§ Problems to solve:
A. In the Hudi performance issue, which index type does the write configuration set?
B. List every Hudi job that the Hudi performance issue says is taking time.
C. Continue the Hudi performance issue post after its final sentence.

§ Provided text:
------

Raghvendradubey commented 4 years ago

Hi Team,

I am reading data from Kafka and ingesting data into Hudi Dataset(MOR) using Hudi DataSource Api through Spark Structured Streaming. Pipeline Structure as like -

Kafka(Source) > Spark Structured Streaming(EMR) > MOR Hudi table(S3)

Spark - 2.4.5 Hudi - 0.5.2

I am getting performance issues while writing data into Hudi Dataset. following Hudi Jobs are taking time countByKey at HoodieBloomIndex.java countByKey at WorkloadProfile.java count at HoodieSparkSqlWriter.scala

Configuration used to write hudi data set as followed

new_df.write.format("org.apache.hudi").option("hoodie.table.name", tableName) \
    .option("hoodie.datasource.write.operation", "upsert") \
    .option("hoodie.datasource.write.table.type", "MERGE_ON_READ") \
    .option("hoodie.datasource.write.recordkey.field", "wbn") \
    .option("hoodie.datasource.write.partitionpath.field", "ad") \
    .option("hoodie.datasource.write.precombine.field", "action_date") \
    .option("hoodie.compact.inline", "true") \
    .option("hoodie.compact.inline.max.delta.commits", "300") \
    .option("hoodie.datasource.hive_sync.enable", "true") \
    .option("hoodie.upsert.shuffle.parallelism", "5") \
    .option("hoodie.insert.shuffle.parallelism", "5") \
    .option("hoodie.bulkinsert.shuffle.parallelism", "5") \
    .option("hoodie.datasource.hive_sync.table", tableName) \
    .option("hoodie.datasource.hive_sync.partition_fields", "ad") \
    .option("hoodie.index.type","GLOBAL_BLOOM") \
    .option("hoodie.bloom.index.update.partition.path", "true") \
    .option("hoodie.datasource.hive_sync.assume_date_partitioning", "false") \
    .option("hoodie.datasource.hive_sync.partition_extractor_class",
            "org.apache.hudi.hive.MultiPartKeysValueExtractor") \
    .mode("append").save(tablePath)

Spark Submit command - spark-submit --deploy-mode client --master yarn --executor-memory 6g --executor-cores 1 --driver-memory 4g --conf spark.driver.maxResultSize=2g --conf spark.executor.id=driver --conf spark.executor.instances=300 --conf spark.kryoserializer.buffer.max=512m --conf spark.shuffle.service.enabled=true --conf spark.sql.hive.convertMetastoreParquet=false --conf spark.task.cpus=1 --conf spark.yarn.driver.memoryOverhead=1024 --conf spark.yarn.executor.memoryOverhead=3072 --conf spark.yarn.max.executor.failures=100 --jars /usr/lib/hudi/hudi-spark-bundle.jar,/usr/lib/spark/external/lib/spark-avro.jar --packages org.apache.spark:spark-sql-kafka-0-10_2.11:2.4.4 --py-files s3://spark-test/hudi_job.py Attaching screen shot for the job details. hudi-job

countByKey at HoodieBloomIndex.java countbykey-hoodiebloomindx countbykeyhoodiebloomindextask

countByKey at WorkloadProfile.java workloadprofiletask

count at HoodieSparkSqlWriter.scala sparksqlwritertask

Please suggest how I can tune this.

------

§ Source excerpt:

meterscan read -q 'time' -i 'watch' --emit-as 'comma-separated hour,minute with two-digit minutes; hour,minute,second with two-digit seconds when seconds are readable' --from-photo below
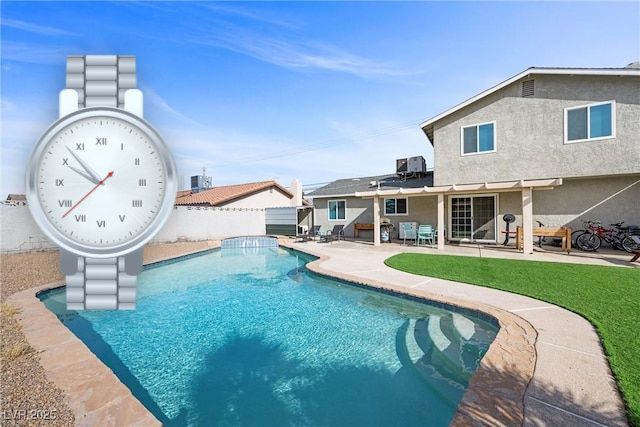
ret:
9,52,38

------

§ Results of the exercise:
A. GLOBAL_BLOOM

B.
countByKey at HoodieBloomIndex.java
countByKey at WorkloadProfile.java
count at HoodieSparkSqlWriter.scala

C.
Thanks Raghvendra

vinothchandar commented 4 years ago

Is there a reason why you are setting the shuffle parallelism to 5? When it seems like you have more executors?

We can go step by step . Happy to work with you thru the tuning process. Can you please summarize your workload - records per partition, upsets vs insert ratio, ordered vs random keys.

Below are some useful resources

https://cwiki.apache.org/confluence/display/HUDI/Tuning+Guide https://cwiki.apache.org/confluence/display/HUDI/FAQ https://cwiki.apache.org/confluence/display/HUDI/FAQ#FAQ-HowdoImodelthedatastoredinHudi

Raghvendradubey commented 4 years ago

Hello Vinoth,

I was just playing with different combination of shuffle parallelism, I am able to reduce countByKey at WorkloadProfile.java through shuffle parallelism by setting upto 20 or so but there is no impact on countByKey at HoodieBloomIndex.java and count at HoodieSparkSqlWriter.scala Data Stats are as followed - 1 - more than 500 keys/record 2 - 7k to 10k records/ partition 3 - upsets vs insert ratio around 70:30 but this can vary in most cases, it's not fixed
4 - Keys are not ordered/partition, I have oredered the keys while inserting into Hudi Dataset thorugh spark structured streaming.

vinothchandar commented 4 years ago

Beyond the initial shuffle, hudi will auto tune everything so I am not surprised.

On countByKey at HoodieBloomindex, what’s the line number?

count at HoodieSparkSqlWriter, is actual writing of data. We send 100K records to the same insert partition to write larger file sizes. Can you see if there’s a skew in that stage? It’s tunable

Raghvendradubey commented 4 years ago

On job countByKey at HoodieBloomindex, stage mapToPair at HoodieWriteCLient.java:977 is taking longer time more than a minute, and stage countByKey at HoodieBloomindex is executed within seconds. yes there is skew in count at HoodieSparkSqlWriter, all partitions are getting 200 to 500KB data and one partition is getting 100mb+ data.

vinothchandar commented 4 years ago

Does that one partition seem to be inserts? Hudi reduces insert parallelism to ensure larger file sizes.. see http://hudi.apache.org/docs/configurations.html#insertSplitSize May be try lowering this?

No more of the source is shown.